Introducing Async Service
Distributed tasks with Postgres & Rabbitmq
TL;DR: Check out the code here
At my workplace, we needed a mechanism to:
- Have service A tell service B to start executing long-running tasks, with notifications upon completion
- Add reliability to cross-service infrastructure to be resilient to temporary outages
- Support nested jobs where Job 1 needs to complete sub-steps 1a, 1b, 1c, etc. which are all jobs themselves
- Support scaling to accommodate large surges of jobs
I considered different off-the-shelf products, but ended up feeling like we would need to fork the functionality to get the behavior we wanted. I also wanted to avoid introducing yet-another-stack, query syntax, and more into our system. Since our backend already is based around postgres and rabbitmq, I singlehandedly designed and implemented async service to handle our needs.
Architecture diagram
At its core, async service is a HTTP server which has REST endpoints for creating jobs, managing jobs etc. It uses postgres as the source of truth for all of the data. Then, to handle worker discovery, fanout, and queue management, async service sends out jobItemIds to rabbitmq. Workers listen to the queue and then use HTTP api’s on async service to claim the job. From that point on, the worker can process the job for as long as it wants, as long as it periodically sends back “I’m alive heartbeats” to async service. Finally, the worker returns success or failure via an HTTP call to async service, where it is stored in postgres
Important design considerations
- Postgres is the singular source of truth. Items in rabbitmq can be duplicates, not complete etc, and that’s ok
- Async service is an ephemeral store. Jobs are only stored in postgres for a limited time.
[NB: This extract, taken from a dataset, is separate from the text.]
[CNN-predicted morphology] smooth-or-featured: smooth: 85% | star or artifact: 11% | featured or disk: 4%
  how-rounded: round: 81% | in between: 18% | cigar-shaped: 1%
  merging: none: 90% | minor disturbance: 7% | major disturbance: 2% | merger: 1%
It’s up to services to pull the results out and store them elsewhere before the table is reaped
- The logic inside async service is meant to be as simple and straightforward as possible. Correctness guarantees are made entirely by the postgres layer.
- The service’s job is just to read/write to postgres, and then handle side effects – e.g. when a jobItem is created, put the jobItemId onto rabbit
- A job’s taxonomy is known at creation time – e.g. this job takes these 5 steps to complete. However, the actual data for each step can optionally stream in as the job progresses
Postgres data model
Jobs
Jobs are modeled as a tree structure. All jobs have a root job, and may contain child jobs that are dependent on the root job in some way. As in a typical tree structure, all jobs (besides the root) have a reference to their parent job. Additionally, since the root job is very important (and also recursion is not easy in postgres queries), each job also stores a reference to the root_job. In the image below, each black arrow corresponds to a parent_job_id, and the purple arrows are root_job_ids
JobItems
A job doesn’t contain any data itself. Instead, a job is a container for jobItems. A jobItem is the fundamental unit of work within async service. It describes some input (the payload) that needs to get processed, as well as the result or failures from the worker post-processing.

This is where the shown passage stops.